- _DATEN_
╔══
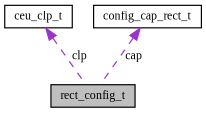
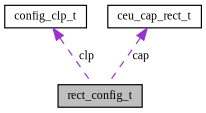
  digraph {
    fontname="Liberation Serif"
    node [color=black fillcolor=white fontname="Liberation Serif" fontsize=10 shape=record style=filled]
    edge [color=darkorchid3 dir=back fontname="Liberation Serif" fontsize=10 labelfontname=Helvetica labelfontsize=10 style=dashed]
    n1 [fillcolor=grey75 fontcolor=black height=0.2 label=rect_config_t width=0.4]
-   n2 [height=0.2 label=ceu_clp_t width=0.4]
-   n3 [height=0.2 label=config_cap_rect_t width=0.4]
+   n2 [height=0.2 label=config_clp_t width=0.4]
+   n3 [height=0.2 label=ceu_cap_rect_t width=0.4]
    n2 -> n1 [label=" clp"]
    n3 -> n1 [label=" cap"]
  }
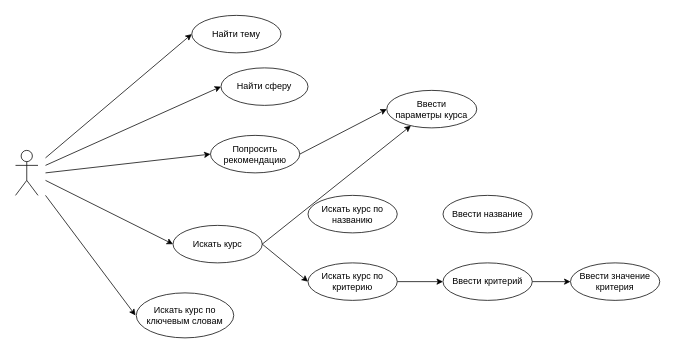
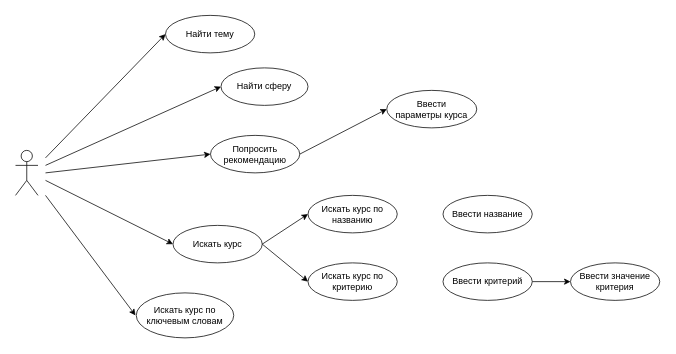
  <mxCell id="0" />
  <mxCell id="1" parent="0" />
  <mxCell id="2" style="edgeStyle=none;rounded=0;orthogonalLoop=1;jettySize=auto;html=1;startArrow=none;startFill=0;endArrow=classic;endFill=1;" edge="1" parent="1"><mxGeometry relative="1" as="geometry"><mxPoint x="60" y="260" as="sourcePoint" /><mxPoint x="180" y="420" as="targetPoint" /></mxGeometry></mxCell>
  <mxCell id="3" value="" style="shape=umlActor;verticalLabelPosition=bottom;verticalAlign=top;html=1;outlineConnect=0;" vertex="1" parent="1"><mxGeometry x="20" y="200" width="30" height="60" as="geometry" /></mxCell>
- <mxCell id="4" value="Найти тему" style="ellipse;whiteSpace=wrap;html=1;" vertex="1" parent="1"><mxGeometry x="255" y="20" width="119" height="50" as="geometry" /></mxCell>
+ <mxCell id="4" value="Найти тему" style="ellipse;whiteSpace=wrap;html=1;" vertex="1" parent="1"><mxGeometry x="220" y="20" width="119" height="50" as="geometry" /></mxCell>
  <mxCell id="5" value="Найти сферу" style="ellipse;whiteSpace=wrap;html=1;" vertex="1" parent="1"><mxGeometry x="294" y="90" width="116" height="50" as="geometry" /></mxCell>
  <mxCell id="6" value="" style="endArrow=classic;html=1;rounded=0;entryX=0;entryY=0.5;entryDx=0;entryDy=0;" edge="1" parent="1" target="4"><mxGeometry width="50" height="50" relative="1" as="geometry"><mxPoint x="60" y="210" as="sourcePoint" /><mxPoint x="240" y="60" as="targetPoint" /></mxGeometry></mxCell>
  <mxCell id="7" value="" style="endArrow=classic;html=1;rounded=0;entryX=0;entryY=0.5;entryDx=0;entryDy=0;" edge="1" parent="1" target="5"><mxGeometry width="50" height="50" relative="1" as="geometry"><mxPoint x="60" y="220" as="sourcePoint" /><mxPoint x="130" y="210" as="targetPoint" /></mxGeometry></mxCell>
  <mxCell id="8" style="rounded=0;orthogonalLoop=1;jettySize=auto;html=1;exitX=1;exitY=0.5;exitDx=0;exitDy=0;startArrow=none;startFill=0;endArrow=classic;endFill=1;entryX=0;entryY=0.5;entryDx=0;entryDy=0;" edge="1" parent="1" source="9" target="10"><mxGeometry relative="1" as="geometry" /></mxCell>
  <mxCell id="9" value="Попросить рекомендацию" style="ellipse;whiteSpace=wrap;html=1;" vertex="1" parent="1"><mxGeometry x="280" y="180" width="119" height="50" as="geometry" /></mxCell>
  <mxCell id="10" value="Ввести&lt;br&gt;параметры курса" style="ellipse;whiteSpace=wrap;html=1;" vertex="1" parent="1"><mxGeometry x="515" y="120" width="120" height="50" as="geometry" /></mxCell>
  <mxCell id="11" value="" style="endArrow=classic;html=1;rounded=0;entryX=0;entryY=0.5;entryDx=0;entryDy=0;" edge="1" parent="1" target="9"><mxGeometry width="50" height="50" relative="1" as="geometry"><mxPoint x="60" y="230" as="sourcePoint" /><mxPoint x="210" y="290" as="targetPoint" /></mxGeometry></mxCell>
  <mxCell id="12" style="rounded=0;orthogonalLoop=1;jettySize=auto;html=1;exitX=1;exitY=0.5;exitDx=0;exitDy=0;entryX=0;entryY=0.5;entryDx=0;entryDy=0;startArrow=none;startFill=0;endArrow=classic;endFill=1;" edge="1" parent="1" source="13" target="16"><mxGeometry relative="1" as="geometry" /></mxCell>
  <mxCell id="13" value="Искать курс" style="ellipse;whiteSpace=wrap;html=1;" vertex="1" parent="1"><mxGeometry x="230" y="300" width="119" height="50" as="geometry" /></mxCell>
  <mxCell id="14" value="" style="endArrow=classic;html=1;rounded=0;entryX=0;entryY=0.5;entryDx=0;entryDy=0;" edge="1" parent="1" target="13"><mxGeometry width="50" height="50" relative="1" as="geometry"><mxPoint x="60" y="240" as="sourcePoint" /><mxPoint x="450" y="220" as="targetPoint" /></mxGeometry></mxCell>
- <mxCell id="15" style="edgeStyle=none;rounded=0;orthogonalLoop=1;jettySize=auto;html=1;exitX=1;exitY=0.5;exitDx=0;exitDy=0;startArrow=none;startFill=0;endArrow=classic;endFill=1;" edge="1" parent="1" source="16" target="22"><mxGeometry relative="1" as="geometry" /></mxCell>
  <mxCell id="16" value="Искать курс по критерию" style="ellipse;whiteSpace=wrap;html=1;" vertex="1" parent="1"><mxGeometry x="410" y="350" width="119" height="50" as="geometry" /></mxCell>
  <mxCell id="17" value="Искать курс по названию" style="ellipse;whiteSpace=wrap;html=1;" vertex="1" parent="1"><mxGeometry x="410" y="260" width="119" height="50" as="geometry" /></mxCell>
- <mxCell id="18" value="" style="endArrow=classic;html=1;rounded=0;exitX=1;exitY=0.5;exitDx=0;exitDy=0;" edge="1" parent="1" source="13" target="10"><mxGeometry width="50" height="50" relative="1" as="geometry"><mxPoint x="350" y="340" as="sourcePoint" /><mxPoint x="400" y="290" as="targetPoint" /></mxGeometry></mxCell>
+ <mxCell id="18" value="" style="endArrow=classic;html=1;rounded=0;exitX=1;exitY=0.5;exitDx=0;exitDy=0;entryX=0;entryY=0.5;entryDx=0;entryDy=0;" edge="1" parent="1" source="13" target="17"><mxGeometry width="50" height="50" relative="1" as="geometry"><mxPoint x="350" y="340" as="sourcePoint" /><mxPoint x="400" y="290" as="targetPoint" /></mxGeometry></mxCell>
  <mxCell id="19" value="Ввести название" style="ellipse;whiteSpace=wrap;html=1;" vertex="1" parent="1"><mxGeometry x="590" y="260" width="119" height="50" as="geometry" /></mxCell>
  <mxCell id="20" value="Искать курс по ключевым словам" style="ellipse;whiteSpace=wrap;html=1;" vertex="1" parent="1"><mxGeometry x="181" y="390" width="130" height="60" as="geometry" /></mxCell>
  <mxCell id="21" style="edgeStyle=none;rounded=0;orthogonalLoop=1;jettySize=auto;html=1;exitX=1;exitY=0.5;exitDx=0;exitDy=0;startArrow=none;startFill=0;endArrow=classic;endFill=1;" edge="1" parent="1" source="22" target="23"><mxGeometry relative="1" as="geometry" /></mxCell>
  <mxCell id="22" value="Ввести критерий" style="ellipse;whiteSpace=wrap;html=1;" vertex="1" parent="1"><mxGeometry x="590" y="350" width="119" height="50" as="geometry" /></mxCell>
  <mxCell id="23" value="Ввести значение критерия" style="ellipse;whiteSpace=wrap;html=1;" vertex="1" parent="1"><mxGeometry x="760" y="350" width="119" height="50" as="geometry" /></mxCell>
╚══
╔══
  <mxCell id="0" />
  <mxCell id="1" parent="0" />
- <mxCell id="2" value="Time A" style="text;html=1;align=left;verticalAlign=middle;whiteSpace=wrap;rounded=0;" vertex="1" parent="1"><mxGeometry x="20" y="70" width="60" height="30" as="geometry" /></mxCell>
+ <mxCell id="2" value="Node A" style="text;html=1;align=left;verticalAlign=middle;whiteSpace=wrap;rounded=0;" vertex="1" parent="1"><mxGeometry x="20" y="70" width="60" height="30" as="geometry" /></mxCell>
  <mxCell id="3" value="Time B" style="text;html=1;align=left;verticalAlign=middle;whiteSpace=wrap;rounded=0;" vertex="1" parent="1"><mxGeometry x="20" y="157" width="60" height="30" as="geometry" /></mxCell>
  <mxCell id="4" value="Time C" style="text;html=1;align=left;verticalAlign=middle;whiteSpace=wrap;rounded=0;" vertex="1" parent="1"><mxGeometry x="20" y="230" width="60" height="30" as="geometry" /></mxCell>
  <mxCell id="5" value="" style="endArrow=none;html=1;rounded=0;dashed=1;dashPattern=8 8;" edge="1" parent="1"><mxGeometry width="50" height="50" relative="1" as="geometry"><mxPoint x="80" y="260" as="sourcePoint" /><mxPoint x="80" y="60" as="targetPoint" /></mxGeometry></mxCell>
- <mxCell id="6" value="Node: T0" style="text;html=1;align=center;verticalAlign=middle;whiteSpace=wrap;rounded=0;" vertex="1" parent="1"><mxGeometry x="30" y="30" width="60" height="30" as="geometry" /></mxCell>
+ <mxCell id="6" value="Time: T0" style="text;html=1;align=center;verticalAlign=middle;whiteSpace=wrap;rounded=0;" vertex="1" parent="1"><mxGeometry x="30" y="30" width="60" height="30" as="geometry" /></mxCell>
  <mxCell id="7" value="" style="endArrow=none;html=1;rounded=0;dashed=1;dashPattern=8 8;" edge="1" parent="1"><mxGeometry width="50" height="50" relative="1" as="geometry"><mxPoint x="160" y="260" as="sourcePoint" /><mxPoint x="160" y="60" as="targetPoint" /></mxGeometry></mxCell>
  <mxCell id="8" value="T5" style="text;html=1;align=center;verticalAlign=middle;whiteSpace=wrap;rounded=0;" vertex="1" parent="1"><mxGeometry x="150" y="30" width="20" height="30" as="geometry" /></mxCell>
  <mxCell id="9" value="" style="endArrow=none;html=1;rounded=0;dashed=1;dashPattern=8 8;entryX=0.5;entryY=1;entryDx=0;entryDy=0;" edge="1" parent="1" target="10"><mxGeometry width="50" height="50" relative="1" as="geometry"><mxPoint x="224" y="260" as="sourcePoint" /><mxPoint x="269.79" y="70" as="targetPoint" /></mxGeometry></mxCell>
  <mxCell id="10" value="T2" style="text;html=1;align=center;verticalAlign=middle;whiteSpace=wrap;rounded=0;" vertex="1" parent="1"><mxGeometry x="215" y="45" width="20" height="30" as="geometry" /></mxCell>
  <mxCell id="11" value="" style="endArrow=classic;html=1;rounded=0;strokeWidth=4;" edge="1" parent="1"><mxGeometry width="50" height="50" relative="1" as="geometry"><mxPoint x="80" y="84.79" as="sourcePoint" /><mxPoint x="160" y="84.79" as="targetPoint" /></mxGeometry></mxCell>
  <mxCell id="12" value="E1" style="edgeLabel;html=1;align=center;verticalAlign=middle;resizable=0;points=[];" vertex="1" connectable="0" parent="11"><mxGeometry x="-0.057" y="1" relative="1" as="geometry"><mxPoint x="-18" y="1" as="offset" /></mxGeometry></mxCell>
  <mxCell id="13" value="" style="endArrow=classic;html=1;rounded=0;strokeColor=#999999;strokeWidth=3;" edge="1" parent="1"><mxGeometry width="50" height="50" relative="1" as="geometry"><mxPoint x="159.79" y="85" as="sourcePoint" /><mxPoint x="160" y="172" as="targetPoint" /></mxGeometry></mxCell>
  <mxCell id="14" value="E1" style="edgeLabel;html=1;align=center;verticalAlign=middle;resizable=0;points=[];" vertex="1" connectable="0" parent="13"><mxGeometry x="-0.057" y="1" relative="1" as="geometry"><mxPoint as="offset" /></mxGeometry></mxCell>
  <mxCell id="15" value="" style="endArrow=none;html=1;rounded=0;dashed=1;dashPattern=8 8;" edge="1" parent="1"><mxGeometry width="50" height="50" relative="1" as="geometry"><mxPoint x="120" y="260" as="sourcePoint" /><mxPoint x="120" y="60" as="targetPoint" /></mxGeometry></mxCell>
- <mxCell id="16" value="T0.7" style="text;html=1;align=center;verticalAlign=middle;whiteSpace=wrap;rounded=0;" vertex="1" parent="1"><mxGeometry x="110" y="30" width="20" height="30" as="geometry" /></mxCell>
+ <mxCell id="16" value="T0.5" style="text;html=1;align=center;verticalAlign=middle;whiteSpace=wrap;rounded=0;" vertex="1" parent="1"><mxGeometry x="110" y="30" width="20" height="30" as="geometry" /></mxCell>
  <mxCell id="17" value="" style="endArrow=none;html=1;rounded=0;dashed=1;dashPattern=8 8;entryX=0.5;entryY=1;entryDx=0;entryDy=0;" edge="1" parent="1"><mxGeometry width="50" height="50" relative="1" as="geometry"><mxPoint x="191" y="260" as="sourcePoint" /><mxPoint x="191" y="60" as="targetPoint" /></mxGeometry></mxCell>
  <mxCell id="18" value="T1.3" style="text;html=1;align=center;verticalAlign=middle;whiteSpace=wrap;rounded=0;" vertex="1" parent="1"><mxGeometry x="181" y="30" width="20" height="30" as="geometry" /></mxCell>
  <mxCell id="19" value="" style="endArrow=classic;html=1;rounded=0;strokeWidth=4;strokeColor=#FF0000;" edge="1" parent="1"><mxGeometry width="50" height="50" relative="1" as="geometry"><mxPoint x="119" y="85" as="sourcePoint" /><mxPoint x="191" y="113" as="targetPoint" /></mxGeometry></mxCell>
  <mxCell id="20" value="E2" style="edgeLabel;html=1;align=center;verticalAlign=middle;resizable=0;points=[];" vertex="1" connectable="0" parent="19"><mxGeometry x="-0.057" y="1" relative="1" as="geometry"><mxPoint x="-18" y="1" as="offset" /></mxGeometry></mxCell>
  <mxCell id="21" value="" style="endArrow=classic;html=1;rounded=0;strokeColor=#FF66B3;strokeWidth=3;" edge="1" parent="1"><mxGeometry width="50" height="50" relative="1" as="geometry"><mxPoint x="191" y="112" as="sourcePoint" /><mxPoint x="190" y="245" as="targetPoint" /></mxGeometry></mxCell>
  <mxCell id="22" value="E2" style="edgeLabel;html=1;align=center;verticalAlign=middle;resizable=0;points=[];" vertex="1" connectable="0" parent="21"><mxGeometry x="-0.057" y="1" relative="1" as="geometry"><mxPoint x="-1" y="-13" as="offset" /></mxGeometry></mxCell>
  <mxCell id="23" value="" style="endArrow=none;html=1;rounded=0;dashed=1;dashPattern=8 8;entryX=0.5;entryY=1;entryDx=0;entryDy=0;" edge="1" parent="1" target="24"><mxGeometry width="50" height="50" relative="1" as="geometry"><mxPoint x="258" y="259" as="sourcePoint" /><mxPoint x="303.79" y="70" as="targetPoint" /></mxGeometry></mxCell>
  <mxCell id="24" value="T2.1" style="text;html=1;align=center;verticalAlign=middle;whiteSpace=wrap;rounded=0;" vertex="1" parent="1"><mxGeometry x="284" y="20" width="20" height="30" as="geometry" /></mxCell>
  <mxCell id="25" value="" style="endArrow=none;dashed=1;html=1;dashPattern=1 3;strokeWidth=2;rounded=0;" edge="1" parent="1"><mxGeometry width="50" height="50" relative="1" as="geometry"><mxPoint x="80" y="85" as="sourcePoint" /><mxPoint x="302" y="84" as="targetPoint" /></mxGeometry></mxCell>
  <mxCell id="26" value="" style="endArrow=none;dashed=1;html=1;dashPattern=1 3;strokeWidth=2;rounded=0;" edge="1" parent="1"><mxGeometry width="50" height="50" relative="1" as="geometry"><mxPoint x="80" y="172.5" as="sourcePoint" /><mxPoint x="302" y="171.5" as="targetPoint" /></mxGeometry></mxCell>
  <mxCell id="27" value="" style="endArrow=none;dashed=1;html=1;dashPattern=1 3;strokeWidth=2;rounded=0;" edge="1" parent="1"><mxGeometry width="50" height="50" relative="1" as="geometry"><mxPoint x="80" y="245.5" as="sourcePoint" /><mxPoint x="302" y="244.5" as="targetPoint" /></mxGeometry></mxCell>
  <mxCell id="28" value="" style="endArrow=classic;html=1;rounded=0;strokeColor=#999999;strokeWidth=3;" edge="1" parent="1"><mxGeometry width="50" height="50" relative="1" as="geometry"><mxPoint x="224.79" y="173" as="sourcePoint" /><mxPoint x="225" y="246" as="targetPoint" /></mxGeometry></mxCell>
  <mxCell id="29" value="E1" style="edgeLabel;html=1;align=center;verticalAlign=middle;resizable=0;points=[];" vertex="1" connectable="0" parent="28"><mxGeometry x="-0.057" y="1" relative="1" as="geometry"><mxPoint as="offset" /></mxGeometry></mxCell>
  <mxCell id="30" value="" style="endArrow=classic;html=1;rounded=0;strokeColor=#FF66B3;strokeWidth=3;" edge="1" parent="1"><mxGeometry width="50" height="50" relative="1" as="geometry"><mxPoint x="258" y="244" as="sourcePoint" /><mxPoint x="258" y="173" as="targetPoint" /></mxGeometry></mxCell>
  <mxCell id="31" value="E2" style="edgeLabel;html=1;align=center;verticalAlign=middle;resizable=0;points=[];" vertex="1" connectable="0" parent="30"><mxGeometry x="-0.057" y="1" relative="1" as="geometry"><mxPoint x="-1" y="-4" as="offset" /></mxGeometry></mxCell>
╚══
Gib jede Zeile des Materials vollständig wieder, in der die Zeichenfolge „Time“ vorkommt.

- <mxCell id="2" value="Time A" style="text;html=1;align=left;verticalAlign=middle;whiteSpace=wrap;rounded=0;" vertex="1" parent="1"><mxGeometry x="20" y="70" width="60" height="30" as="geometry" /></mxCell>
  <mxCell id="3" value="Time B" style="text;html=1;align=left;verticalAlign=middle;whiteSpace=wrap;rounded=0;" vertex="1" parent="1"><mxGeometry x="20" y="157" width="60" height="30" as="geometry" /></mxCell>
  <mxCell id="4" value="Time C" style="text;html=1;align=left;verticalAlign=middle;whiteSpace=wrap;rounded=0;" vertex="1" parent="1"><mxGeometry x="20" y="230" width="60" height="30" as="geometry" /></mxCell>
+ <mxCell id="6" value="Time: T0" style="text;html=1;align=center;verticalAlign=middle;whiteSpace=wrap;rounded=0;" vertex="1" parent="1"><mxGeometry x="30" y="30" width="60" height="30" as="geometry" /></mxCell>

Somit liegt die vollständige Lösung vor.